───── Given passage

The old live in the past, as truly as the young do
in the future. Nothing more delights them than
to relate stories of ‘olden time,’ especially
when themselves were the heroes. But they
will not relate them, unless there is somebody to
hear. Let the young avail themselves of this propensity,
and make the most of it. Some may have been heroes
in war; some in travelling the country; others in
hunting, fishing, agriculture or the mechanic arts;
and it may be that here and there one will boast of
his skill, and relate stories of his success in that
noblest of arts and employments the making
of his fellow creatures wise, and good, and happy.
In conversation with all these persons,
you will doubtless hear much that is uninteresting.
But where will you find any thing pure or perfect
below the sun? The richest ores contain dross.

──────────
───── Data supplied

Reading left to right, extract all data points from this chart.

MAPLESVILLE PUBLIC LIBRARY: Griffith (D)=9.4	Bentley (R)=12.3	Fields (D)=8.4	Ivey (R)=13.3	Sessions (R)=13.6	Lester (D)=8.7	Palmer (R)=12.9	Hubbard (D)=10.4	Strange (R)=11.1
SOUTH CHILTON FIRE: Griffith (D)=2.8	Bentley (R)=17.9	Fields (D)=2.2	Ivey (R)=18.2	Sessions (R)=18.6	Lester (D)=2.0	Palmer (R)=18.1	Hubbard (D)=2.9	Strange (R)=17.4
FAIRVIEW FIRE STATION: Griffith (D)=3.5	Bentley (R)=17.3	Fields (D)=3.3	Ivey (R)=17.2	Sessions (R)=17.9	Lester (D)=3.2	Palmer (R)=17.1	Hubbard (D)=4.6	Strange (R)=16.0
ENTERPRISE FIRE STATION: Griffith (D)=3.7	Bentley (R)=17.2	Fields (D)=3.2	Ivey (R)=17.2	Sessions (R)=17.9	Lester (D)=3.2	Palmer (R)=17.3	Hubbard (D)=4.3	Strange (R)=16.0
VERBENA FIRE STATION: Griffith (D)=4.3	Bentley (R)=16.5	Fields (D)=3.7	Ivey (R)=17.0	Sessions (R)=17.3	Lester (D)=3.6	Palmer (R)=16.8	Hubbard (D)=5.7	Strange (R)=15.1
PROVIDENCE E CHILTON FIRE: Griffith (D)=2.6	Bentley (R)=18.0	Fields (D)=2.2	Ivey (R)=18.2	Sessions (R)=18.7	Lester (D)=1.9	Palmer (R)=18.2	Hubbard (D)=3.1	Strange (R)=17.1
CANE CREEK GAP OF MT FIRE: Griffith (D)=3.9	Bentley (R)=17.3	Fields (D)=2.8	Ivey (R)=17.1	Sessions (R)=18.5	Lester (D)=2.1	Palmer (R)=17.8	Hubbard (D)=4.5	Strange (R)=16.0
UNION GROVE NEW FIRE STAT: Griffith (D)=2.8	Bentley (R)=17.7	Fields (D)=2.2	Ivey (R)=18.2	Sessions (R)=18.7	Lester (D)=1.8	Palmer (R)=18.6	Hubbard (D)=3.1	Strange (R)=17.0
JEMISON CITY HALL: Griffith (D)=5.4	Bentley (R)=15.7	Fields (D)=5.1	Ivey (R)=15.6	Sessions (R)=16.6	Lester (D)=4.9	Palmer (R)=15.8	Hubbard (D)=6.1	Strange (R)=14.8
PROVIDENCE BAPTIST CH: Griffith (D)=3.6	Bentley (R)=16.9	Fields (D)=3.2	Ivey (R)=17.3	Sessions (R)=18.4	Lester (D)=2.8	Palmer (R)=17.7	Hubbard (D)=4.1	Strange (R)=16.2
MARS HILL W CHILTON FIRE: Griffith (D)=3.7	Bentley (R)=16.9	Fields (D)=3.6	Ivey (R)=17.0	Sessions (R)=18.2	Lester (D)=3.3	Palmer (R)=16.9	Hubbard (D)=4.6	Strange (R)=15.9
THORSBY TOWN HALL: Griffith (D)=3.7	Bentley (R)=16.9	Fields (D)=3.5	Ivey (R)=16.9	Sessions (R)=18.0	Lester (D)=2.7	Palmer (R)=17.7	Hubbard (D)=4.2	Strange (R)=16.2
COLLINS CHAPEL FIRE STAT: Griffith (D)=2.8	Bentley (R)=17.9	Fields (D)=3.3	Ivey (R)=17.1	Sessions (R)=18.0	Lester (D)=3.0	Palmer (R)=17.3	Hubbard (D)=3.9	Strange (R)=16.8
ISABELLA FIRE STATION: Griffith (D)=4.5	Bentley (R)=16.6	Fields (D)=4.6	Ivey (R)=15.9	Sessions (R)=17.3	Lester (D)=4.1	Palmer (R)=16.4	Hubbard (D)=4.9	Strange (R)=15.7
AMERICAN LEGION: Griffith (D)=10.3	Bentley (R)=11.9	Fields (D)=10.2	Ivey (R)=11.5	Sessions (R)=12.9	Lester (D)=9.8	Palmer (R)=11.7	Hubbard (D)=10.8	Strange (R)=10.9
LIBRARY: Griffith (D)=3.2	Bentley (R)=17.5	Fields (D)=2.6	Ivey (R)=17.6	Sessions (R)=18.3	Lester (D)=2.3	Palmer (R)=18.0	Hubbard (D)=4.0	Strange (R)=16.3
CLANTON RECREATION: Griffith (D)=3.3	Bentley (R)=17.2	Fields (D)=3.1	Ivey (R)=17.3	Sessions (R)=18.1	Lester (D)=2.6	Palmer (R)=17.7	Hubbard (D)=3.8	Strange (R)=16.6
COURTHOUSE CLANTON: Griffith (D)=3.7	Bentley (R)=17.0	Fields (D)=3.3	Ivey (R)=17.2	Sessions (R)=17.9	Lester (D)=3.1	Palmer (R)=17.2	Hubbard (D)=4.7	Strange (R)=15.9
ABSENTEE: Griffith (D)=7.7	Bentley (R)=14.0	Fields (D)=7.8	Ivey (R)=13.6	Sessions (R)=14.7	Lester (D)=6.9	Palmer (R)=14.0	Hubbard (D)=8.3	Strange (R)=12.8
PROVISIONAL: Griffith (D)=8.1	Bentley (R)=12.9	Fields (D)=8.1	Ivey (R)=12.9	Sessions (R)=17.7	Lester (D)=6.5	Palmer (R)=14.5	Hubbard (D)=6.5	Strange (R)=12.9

──────────

◆ List of tasks ◆
#1 In the passage on old people's storytelling, change "heroes" to "champions" in the part starting at "The old live" and ending at "good, and happy.", and give that part again.
#2 Decide whether each statement agrees with the passage on old people's storytelling, and support each yes or no with the deciding words quoted from it: (a) The old will tell their stories even when no one is there to listen. (b) Even the richest ores contain dross. (c) Some of the old may have been heroes in hunting.
Rely only on the passage on old people's storytelling, not on the listing.

◆ Solutions to each task ◆
#1
The old live in the past, as truly as the young do
in the future. Nothing more delights them than
to relate stories of ‘olden time,’ especially
when themselves were the champions. But they
will not relate them, unless there is somebody to
hear. Let the young avail themselves of this propensity,
and make the most of it. Some may have been champions
in war; some in travelling the country; others in
hunting, fishing, agriculture or the mechanic arts;
and it may be that here and there one will boast of
his skill, and relate stories of his success in that
noblest of arts and employments the making
of his fellow creatures wise, and good, and happy.

#2
(a) No: "But they will not relate them, unless there is somebody to hear."
(b) Yes: "The richest ores contain dross."
(c) Yes: "others in hunting, fishing, agriculture or the mechanic arts"